This allows you to securely transport a data set by writing it onto a pair of cards and separately transporting them to a destination for recombination.
The intent is that only the pairing of two cards becomes in any way special. A card pair could be inserted in any Orthrus device and the data would be made available. But with only one card, all you get is half of the data encrypted with a key which you only half-possess.
I’d like to express my gratitude to Dean Camera of the LUFA project.
The first block of each card is reserved as a key storage block. The size of the volume reported to the USB host is determined by taking the smaller of the two card sizes, subtracting one and doubling that. The first block on each card contains a structure with the following:
- A magic constant compiled into the firmware to identify the card as belonging to an Orthrus volume.
- A flag bit identifying the card as either the “A” or “B” card (the cards can be inserted in either order and it should still work).
- A 64 byte volume ID.
- A 32 byte card key value.
- A 16 byte nonce value for the block tweaking (of which 12 bytes are used).
When the device is initialized (either when its inserted into a host with two cards already installed or when the second card is inserted), each of the key blocks is checked. If the magic value is wrong, or if the two volume ID values don’t match or if there isn’t one “A” and one “B” card, then the error light is turned on and the volume isn’t mounted. This prevents cards inserted mistakenly from being corrupted. To bootstrap, there’s a button on the board. If the button is pushed while the error light is on, then the two key blocks are initialized and the device made ready.
If the pre-initialization checks succeed, then the two card key values are shuffled together (in “A” “B” order) to make a 64 byte buffer. The two halves of this shuffled data is fed through AES CMAC with an all-zero key, with the two results concatenated together. The result of that becomes the new AES key and the CMAC is run over the two halves of the volume ID, again, with the two results concatenated together. The result of that becomes the AES key for the volume. At that point, the drive is ready.
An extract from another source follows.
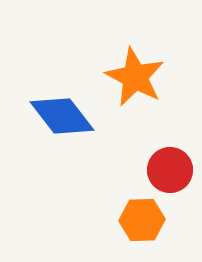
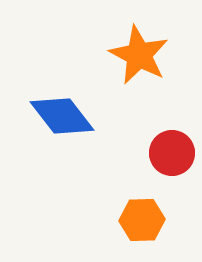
orange star: moved 4 px right, 22 px up
red circle: moved 2 px right, 17 px up
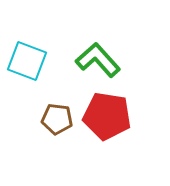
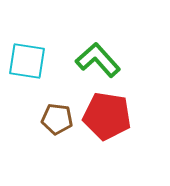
cyan square: rotated 12 degrees counterclockwise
To read and write individual blocks, AES XEX mode is used. The incoming block number in the request is translated by using the LSB to select either the “A” or “B” card. The rest of the block number is right-shifted once and 1 is added to make the physical block number for the card. The XEX mode uses a 16 byte nonce. The nonce consists of the first 12 bytes of the nonce value stored on the opposite card from the one being read or written, concatenated with the (logical) block number. The nonce is encrypted with the volume key to form the first “tweak” block. For each 16 byteAES block of the disk sector, the plaintext is XO Red with the tweak block, then encrypted with AES ECB mode, then XO Red again with the tweak block to form the cipher text. Decryption is the same, except that an AES ECB decryption operation is performed in the middle (the tweak is still formed with an ECB encryption).